Şimdiki Hristiyanlık dini ise; "Velediyet Akidesi"ni kabul ettiği için vesait ve esbaba tesir-i hakikî verir. Din namına enaniyeti kırmaz, belki Hazret-i İsa Aleyhisselâm'ın bir mukaddes vekili diye o enaniyete bir kudsiyet verir. Onun için, dünyaca en büyük makam işgal eden Hristiyan havasları, tam dindar olabilirler. Hattâ Amerika'nın esbak Reis-i Cumhuru Wilson ve İngilizlerin esbak Reis-i Vükelası Loid George gibi çoklar var ki, mutaassıb birer papaz hükmünde dindar oldular. Müslümanlarda ise öyle makamlara girenler, nâdiren tam dindar ve salabetli kalırlar. Çünki gururu ve enaniyeti bırakamıyorlar. Takva-yı hakikî ise, gurur ve enaniyetle içtima edemiyor.

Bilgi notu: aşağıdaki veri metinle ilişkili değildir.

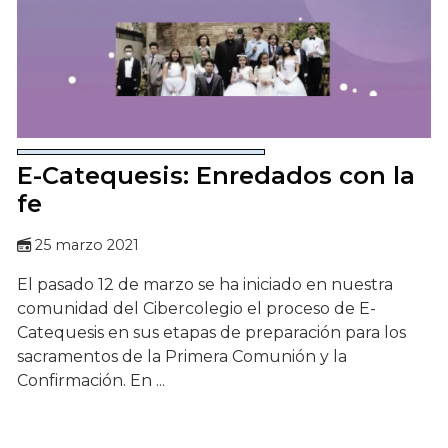
E-Catequesis: Enredados con la
fe
25 marzo 2021
El pasado 12 de marzo se ha iniciado en nuestra
comunidad del Cibercolegio el proceso de E-
Catequesis en sus etapas de preparación para los
sacramentos de la Primera Comunión y la
Confirmación. En ...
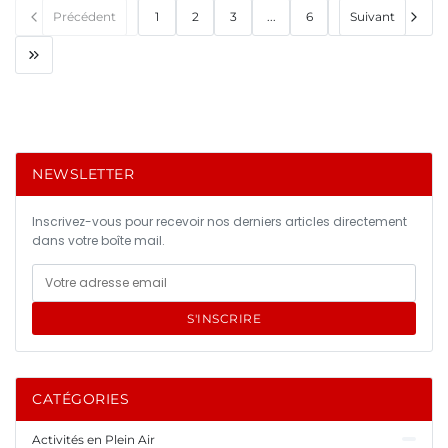
Précédent
1
2
3
...
6
Suivant
NEWSLETTER
Inscrivez-vous pour recevoir nos derniers articles directement
dans votre boîte mail.
S'INSCRIRE
CATÉGORIES
Activités en Plein Air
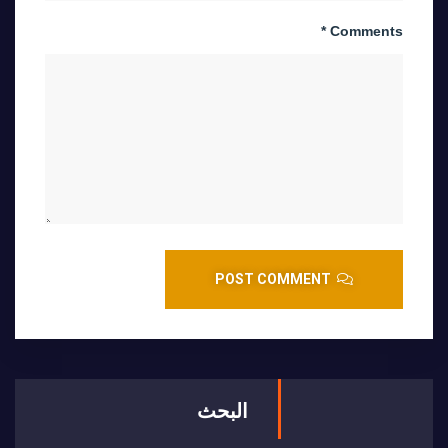
Comments *
POST COMMENT
البحث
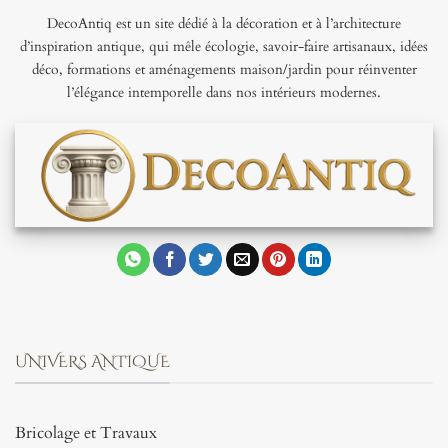
DecoAntiq est un site dédié à la décoration et à l’architecture
d’inspiration antique, qui mêle écologie, savoir-faire artisanaux, idées
déco, formations et aménagements maison/jardin pour réinventer
l’élégance intemporelle dans nos intérieurs modernes.
UNIVERS ANTIQUE
Bricolage et Travaux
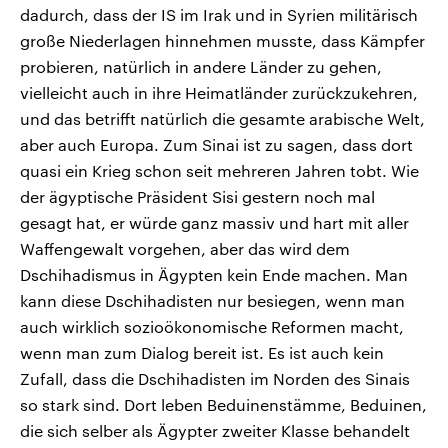
dadurch, dass der IS im Irak und in Syrien militärisch
große Niederlagen hinnehmen musste, dass Kämpfer
probieren, natürlich in andere Länder zu gehen,
vielleicht auch in ihre Heimatländer zurückzukehren,
und das betrifft natürlich die gesamte arabische Welt,
aber auch Europa. Zum Sinai ist zu sagen, dass dort
quasi ein Krieg schon seit mehreren Jahren tobt. Wie
der ägyptische Präsident Sisi gestern noch mal
gesagt hat, er würde ganz massiv und hart mit aller
Waffengewalt vorgehen, aber das wird dem
Dschihadismus in Ägypten kein Ende machen. Man
kann diese Dschihadisten nur besiegen, wenn man
auch wirklich sozioökonomische Reformen macht,
wenn man zum Dialog bereit ist. Es ist auch kein
Zufall, dass die Dschihadisten im Norden des Sinais
so stark sind. Dort leben Beduinenstämme, Beduinen,
die sich selber als Ägypter zweiter Klasse behandelt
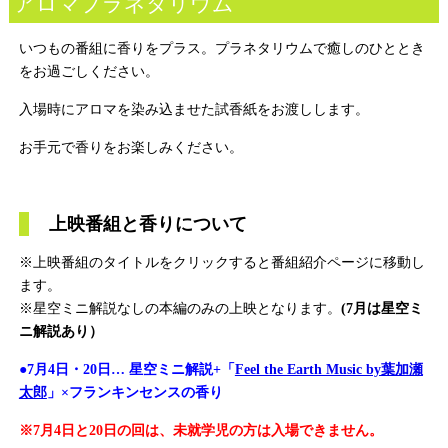
アロマプラネタリウム
いつもの番組に香りをプラス。プラネタリウムで癒しのひととき
をお過ごしください。
入場時にアロマを染み込ませた試香紙をお渡しします。
お手元で香りをお楽しみください。
上映番組と香りについて
※上映番組のタイトルをクリックすると番組紹介ページに移動し
ます。
※星空ミニ解説なしの本編のみの上映となります。
(7月は星空ミ
ニ解説あり）
●7月4日・20日… 星空ミニ解説+「
Feel the Earth Music by葉加瀬
太郎
」×フランキンセンスの香り
※7月4日と20日の回は、未就学児の方は入場できません。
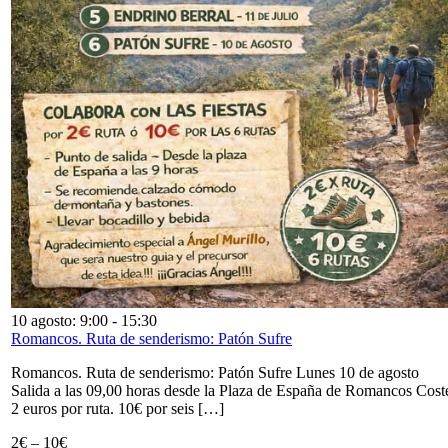
10 agosto: 9:00
-
15:30
Romancos. Ruta de senderismo: Patón Sufre
Romancos. Ruta de senderismo: Patón Sufre Lunes 10 de agosto
Salida a las 09,00 horas desde la Plaza de España de Romancos Cost
2 euros por ruta. 10€ por seis […]
2€ – 10€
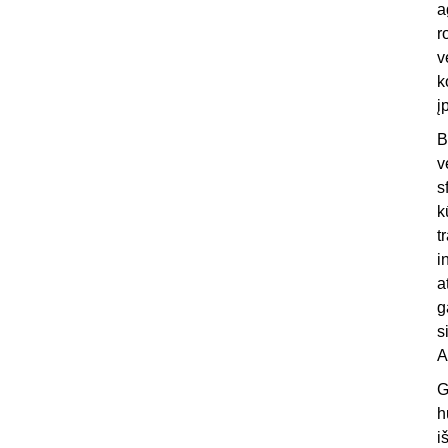
a
r
v
k
į
B
v
s
k
t
i
a
g
s
A
G
h
i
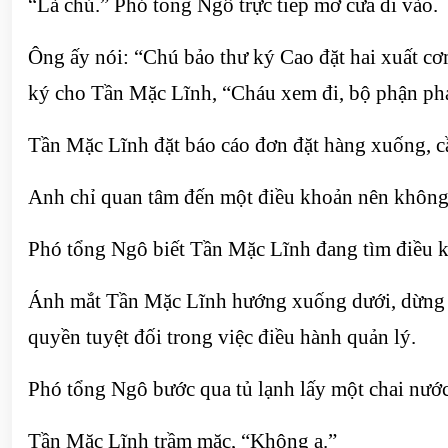
“Là chú.” Phó tổng Ngô trực tiếp mở cửa đi vào.
Ông ấy nói: “Chú bảo thư ký Cao đặt hai xuất c
ký cho Tần Mặc Lĩnh, “Cháu xem đi, bộ phận phá
Tần Mặc Lĩnh đặt báo cáo đơn đặt hàng xuống, c
Anh chỉ quan tâm đến một điều khoản nên không đọ
Phó tổng Ngô biết Tần Mặc Lĩnh đang tìm điều kh
Ánh mắt Tần Mặc Lĩnh hướng xuống dưới, dừng trê
quyền tuyệt đối trong việc điều hành quản lý.
Phó tổng Ngô bước qua tủ lạnh lấy một chai nướ
Tần Mặc Lĩnh trầm mặc, “Không ạ.”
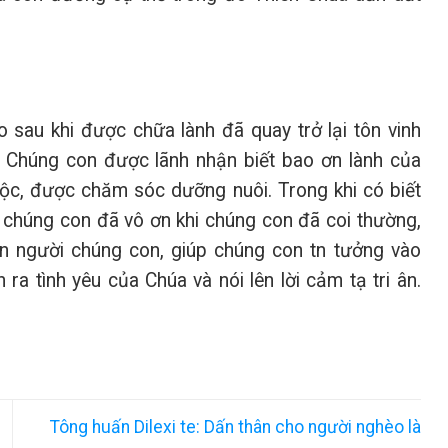
 sau khi được chữa lành đã quay trở lại tôn vinh
. Chúng con được lãnh nhận biết bao ơn lành của
c, được chăm sóc dưỡng nuôi. Trong khi có biết
chúng con đã vô ơn khi chúng con đã coi thường,
on người chúng con, giúp chúng con tn tưởng vào
a tình yêu của Chúa và nói lên lời cảm tạ tri ân.
Tông huấn Dilexi te: Dấn thân cho người nghèo là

Evet nasılki Hristiyan havassının taassubu, müslüman havaslarının adem-i salabeti mühim bir farkı gösteriyor; öyle de: Hristiyandan çıkan feylesoflar, dinlerine karşı lâkayd veya muarız vaziyeti alması ve İslâmdan çıkan hükemaların kısm-ı a'zamı, hikmetlerini esasat-ı İslâmiyeye bina etmesi; yine mühim bir farkı gösteriyor.

Hem ekseriyetle zindanlara ve musibetlere düşen âmi Hristiyanlar, dinden meded beklemiyorlar. Eskiden çoğu dinsiz oluyordular. Hattâ Fransa'nın İhtilal-i Kebirini çıkaran ve "Serseri Dinsiz" tabir edilen tarihçe meşhur inkılabcılar, o musibetzede avam kısmıdır. İslâmiyette ise, ekseriyet-i mutlaka ile hapse ve musibete düşenler, dinden meded beklerler ve dindar oluyorlar. İşte bu hal dahi mühim bir farkı gösteriyor.